The example above is a bit like Wikipedia, right? What is this thing I am trying to write about in simple terms? Often, we get lost in trying to sound academic and we get tangled up in big words and big meanings and long sentences and we forget that what we are trying to do, at the core of our work, is communicate with readers. We do that best when our meanings are clear, simply stated (not simplistic), accessible. A tool like ChatGPT can help you do that. Not do your writing for you, but help you look at writing with fresh eyes, maybe, and help you refine and play with some of your own writing in ways that push you forward a step. If you use ChatGPT or a similar LLM model to do this, you need to make that clear. The conventions on citing ChatGPT as a contributor to some of your thinking or writing are far from clear. But in my chapter, I am planning to include an endnote that indicates that the title for the chapter was written with the assistance of ChatGPT, which helped the authors to refine and polish earlier versions of the title. I don’t know what will happen, but I think it would unethical not to acknowledge the help I have received.
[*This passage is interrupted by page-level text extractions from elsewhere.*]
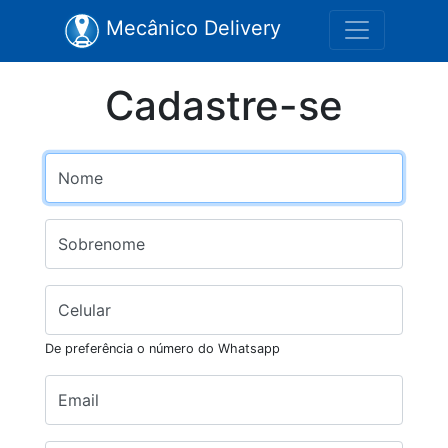
Mecânico Delivery
Cadastre-se
Nome
Sobrenome
Celular
De preferência o número do Whatsapp
Email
I am reserving comment on the extent to which AI tools like this pose a danger to the world of academic or scholarly meaning and knowledge-making. It’s early days and we’re not fully sure yet what these tools can do and what the limits of their capacity for learning, generation, and mimicry are. But I will say that we have used AI in academia for ages – Grammarly, Research Rabbit, Semantic Scholar, Elicit, Turnitin, and although these tools are not generative in the ways ChatGPT and other LLM models are, AI is not new and nor is our reliance on it. I think we need to learn as much as we can about these tools, try them, work with them, and understand what they can and cannot do. And then talk about them – with our co-researchers, with our students, with academic developers in our universities, so that we can collectively respond in appropriate ways as opposed to issuing blanket bans on tools that, as I am finding, can be helpful when used transparently and carefully. I would really love to hear your thoughts on this if you have tried this or other AI tools and found them helpful and/or alarming.